An article [$] today in CongressDaily AM outlines the plans of trade‐skeptic congressional Democrats wishing to formalize that “time‐out” on trade we’ve heard so much about during the Democratic primary campaign.
A bill introduced yesterday (H.R 6180 and its companion S.3083) would slow down the process of approving new trade agreements by requiring the GAO to review existing agreements and judge them not, as logic would seem to dictate, according to the standard of increasing trade, but against the domestic policy standards contained in the bill:
The bill would require GAO to review existing trade deals by June 10, 2010, and an analysis of how the deals stack up against labor, environmental and safety standards enumerated in the bill.
If gaps are found by GAO, the president would be required to submit renegotiation plans for current trade pacts before negotiating new ones and congressional consideration of pending trade pacts. Committees of jurisdiction would then review the renegotiation plans.
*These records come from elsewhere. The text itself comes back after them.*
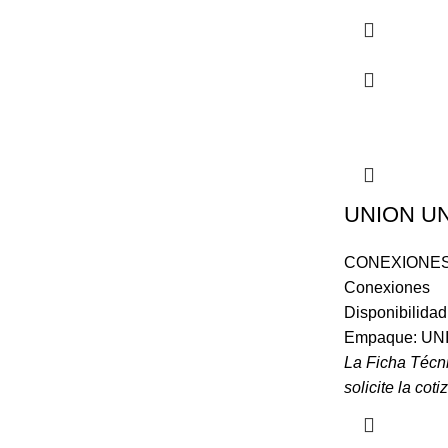
UNION U
CONEXIONES
Conexiones
Disponibilida
Empaque: UN
La Ficha Técn
solicite la coti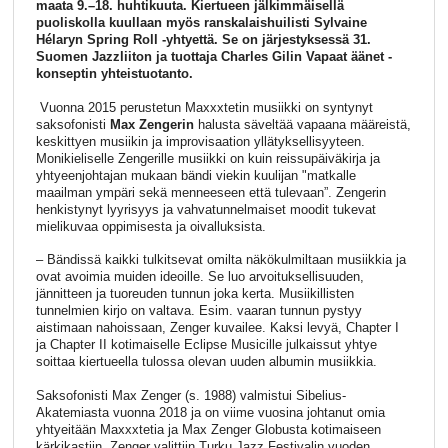
maata 9.–18. huhtikuuta. Kiertueen jälkimmäisellä
puoliskolla kuullaan myös ranskalaishuilisti Sylvaine
Hélaryn Spring Roll -yhtyettä. Se on järjestyksessä 31.
Suomen Jazzliiton ja tuottaja Charles Gilin Vapaat äänet -
konseptin yhteistuotanto.
Vuonna 2015 perustetun Maxxxtetin musiikki on syntynyt
saksofonisti
Max Zengerin
halusta säveltää vapaana määreistä,
keskittyen musiikin ja improvisaation yllätyksellisyyteen.
Monikieliselle Zengerille musiikki on kuin reissupäiväkirja ja
yhtyeenjohtajan mukaan bändi viekin kuulijan "matkalle
maailman ympäri sekä menneeseen että tulevaan”. Zengerin
henkistynyt lyyrisyys ja vahvatunnelmaiset moodit tukevat
mielikuvaa oppimisesta ja oivalluksista.
– Bändissä kaikki tulkitsevat omilta näkökulmiltaan musiikkia ja
ovat avoimia muiden ideoille. Se luo arvoituksellisuuden,
jännitteen ja tuoreuden tunnun joka kerta. Musiikillisten
tunnelmien kirjo on valtava. Esim. vaaran tunnun pystyy
aistimaan nahoissaan, Zenger kuvailee. Kaksi levyä, Chapter I
ja Chapter II kotimaiselle Eclipse Musicille julkaissut yhtye
soittaa kiertueella tulossa olevan uuden albumin musiikkia.
Saksofonisti Max Zenger (s. 1988) valmistui Sibelius-
Akatemiasta vuonna 2018 ja on viime vuosina johtanut omia
yhtyeitään Maxxxtetia ja Max Zenger Globusta kotimaiseen
kärkikastiin. Zenger valittiin Turku Jazz Festivalin vuoden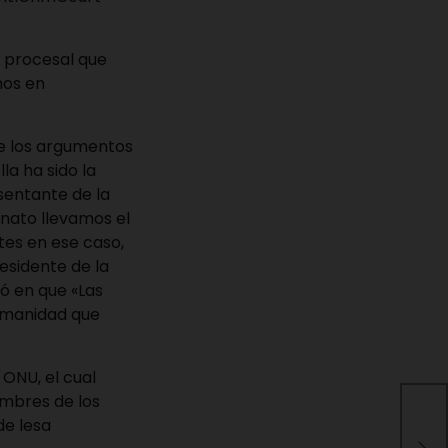
a procesal que
mos en
 de los argumentos
a ha sido la
sentante de la
inato llevamos el
tes en ese caso,
esidente de la
ió en que «Las
umanidad que
 ONU, el cual
ombres de los
Alc
de lesa
reh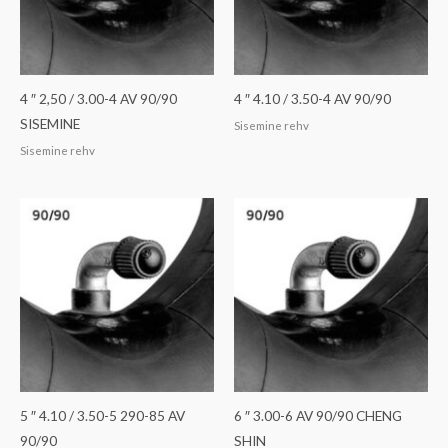
4 ″ 2,50 / 3.00-4 AV 90/90
4 ″ 4.10 / 3.50-4 AV 90/90
SISEMINE
Sisemine rehv
Sisemine rehv
5 ″ 4.10 / 3.50-5 290-85 AV
6 ″ 3.00-6 AV 90/90 CHENG
90/90
SHIN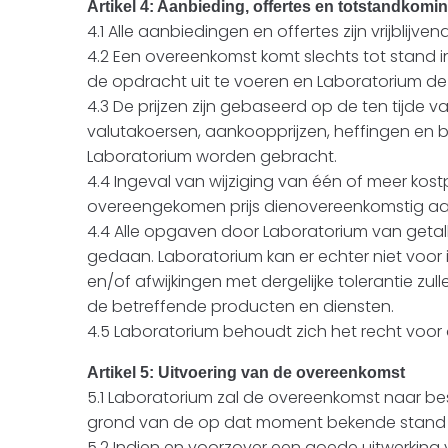
Artikel 4: Aanbieding, offertes en totstandko
4.1 Alle aanbiedingen en offertes zijn vrijblijv
4.2 Een overeenkomst komt slechts tot stand
de opdracht uit te voeren en Laboratorium d
4.3 De prijzen zijn gebaseerd op de ten tijd
valutakoersen, aankoopprijzen, heffingen en 
Laboratorium worden gebracht.
4.4 Ingeval van wijziging van één of meer ko
overeengekomen prijs dienovereenkomstig a
4.4 Alle opgaven door Laboratorium van geta
gedaan. Laboratorium kan er echter niet voor 
en/of afwijkingen met dergelijke tolerantie z
de betreffende producten en diensten.
4.5 Laboratorium behoudt zich het recht voo
Artikel 5: Uitvoering van de overeenkomst
5.1 Laboratorium zal de overeenkomst naar b
grond van de op dat moment bekende stand
5.2 Indien en voorzover een goede uitwerking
According to congressional Democrats, Senator Obama’s win in the Democratic primary is justification enough for introducing a bill that mirrors his plans. Those plans include, yes, loading up trade agreements with possibly deal‐killing standards and, at least judging by Senator Obama’s voting record so far, very little new trade liberalization (details here).
If that sounds like a bad idea, it is music to the ears of some members of Congress. Here’s a quote from Rep. Michael Michaud (D, ME):
“I feel very comfortable with Sen. Obama’s position on trade; he understands the devastation that trade has caused to the American people and how flawed these trade deals are.”